» **OBJECTIVE 1**
In the article about Antwone Fisher, how long is the short film "My Summer Friend"?
» **OBJECTIVE 2**
Pick up the article about Antwone Fisher right after its final sentence and keep writing it.

» **TEXT PROVIDED**
——————

Jewish Journal

For Antwone Fisher, Art Imitates Life ... Cathartically

by Naomi Pfefferman

Posted on Apr. 27, 2010 at 8:37 pm

Antwone Fisher

Antwone Fisher

Antwone Fisher burst into the public consciousness with his transcendent film, “Antwone Fisher,” which recounts his hellish childhood, his tense early years in the Navy and how he ultimately made peace with his past with the help of a Navy psychiatrist (played by Denzel Washington, who also directed the film). Now an accomplished screenwriter, Fisher will appear at the Los Angeles Jewish Film Festival on May 11 with his new short film, “My Summer Friend,” about another troubled African American on a difficult but healing journey. The 28-minute short will screen at 7 p.m., before the Los Angeles premiere of the feature film “Holy Rollers,” starring Jesse Eisenberg as a Chasidic drug smuggler.

——————

» **DATA EXCERPT**
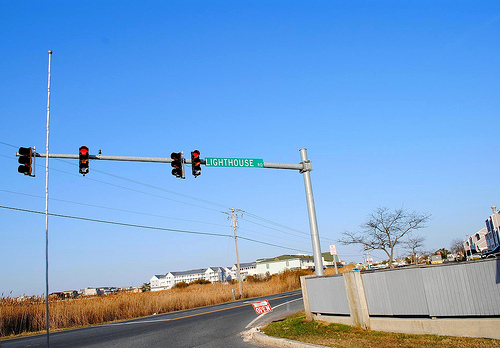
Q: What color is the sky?
A: Blue.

——————

» **WRITTEN ANSWER 1**
28 minutes

» **WRITTEN ANSWER 2**
In “My Summer Friend,” Romell (Mykelti Williamson), just released after serving 16 years in prison, is assigned to work at a Jewish convalescent home, where he forms an unlikely friendship with Aliza (Annie Abbott), a Holocaust survivor. As she describes her tragic experiences and urges Romell to reflect on his life, the ex-convict changes his outlook and learns to recognize the value of time. Romell, in turn, proves invaluable to Aliza: “He gives her the chance to tell her story,” Fisher said. “When you are alone at the end of your life, you need to tell somebody that you lived, you loved, you had pain and joy, you went through a terrible time but survived.”

Fisher, now 51, is also a survivor. Born in prison to a teenage convict, he lived in an orphanage until he was 2, then endured horrific cruelty and humiliation at the hands of his foster mother, who flung racial epithets and beat Antwone to unconsciousness — for the first time — when he was 8. A baby sitter sexually molested him as a young boy. And after the orphan was “emancipated” out of a reform school at 17, he found himself homeless on the streets of Cleveland before enlisting in the military. “I know what it is like to be unwanted,” he said.

Which is why Fisher was so drawn to the elderly Jews he met a decade ago while researching an unproduced HBO script set in a Jewish convalescent home. At the time, the former naval officer didn’t know any Jews except for “Antwone Fisher” producer Todd Black, who had encouraged him to write the movie while Fisher was working as a security guard at Sony Pictures Studios.

To research his HBO project, Fisher began visiting a convalescent home on Fairfax Avenue and “wound up getting very emotionally involved with the residents,” he said.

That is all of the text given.